Perhaps the difference comes from our different professional backgrounds - my first real editor was a guy who was in the habit of saying, "Send me whatever you've got written on that story, I want to see what you have so far."

I'm used to the idea of having people look over my shoulder while I'm writing. Sometimes they'd literally be looking over my shoulder (as in, standing behind me and looking at the screen while I wrote). I only worked in that environment for four years, and it was 15 years ago, but it was an extremely formative environment for me.

P.S. And now here I am reading over this message in the preview screen, and I see that I'm getting an error message at the very bottom of the screen, underneath the previous messages in the thread:

MT::App::Comments=HASH(0x810adb4) Use of uninitialized value in sprintf at lib/MT/Template/Context.pm line 1187.

Patrick Nielsen Hayden ::: (view all by) ::: January 20, 2004, 02:22 PM:

Well, there are all kinds of things that I'm "used to" without particularly wanting them to become part of what I do for pleasure. I can write book jacket copy in front of a crowd, but it doesn't give me the same pleasure-of-composition that I get from, say, getting an Electrolite post right at my leisure.

That error message seems to be happening for a lot of people who've upgraded to MT 2.661. It appears to be harmless. There's a thread about it over on the MT support boards and I expect it'll be fixed by and by.

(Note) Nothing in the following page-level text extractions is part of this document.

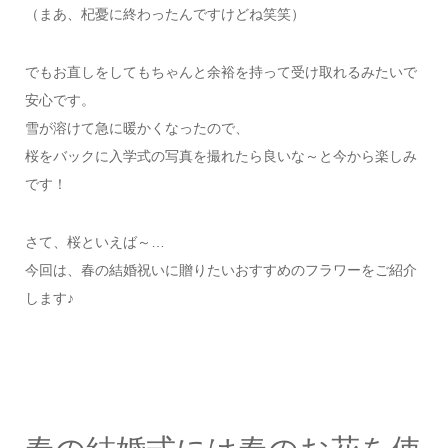
（まあ、杞憂に終わったんですけどね笑笑）
でもお直しをしてもちゃんと余裕を持って受け取れるみたいで
安心です。
雪が溶けて急に暖かくなったので、
桜をバックに入学式の写真を撮れたら良いな～と今から楽しみ
です！
さて、桜といえば～…
今回は、春の結婚祝いに贈りたいおすすめのフラワーをご紹介
します♪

Dave Slusher ::: (view all by) ::: January 21, 2004, 01:39 PM:

OK Patrick, you seem convinced that this RSS diffing in NetNewsWire is a big deal while when I tell you that the same thing can be done with HTML you think that is an abstract and distant possibility that need not be considered. I took a few minutes (around 30 or 40) and wrote a program that will do a similar diffing of an arbitrary HTML page.

Go to this page:


and when it asks you for an URL, give it the url of my post you wrote back to yesterday:


I've made a few minor edits to it, which you'll see highlighted. I'm not planning on leaving this tool up indefinitely (there are security implications, frex), just long enough to prove to you that this thing you are worried about is not unique to the RSS and is not in itself worth crippling your previously highly useful full text feed. Any number of people could duplicate this in the same 30 minute time period if they wanted to.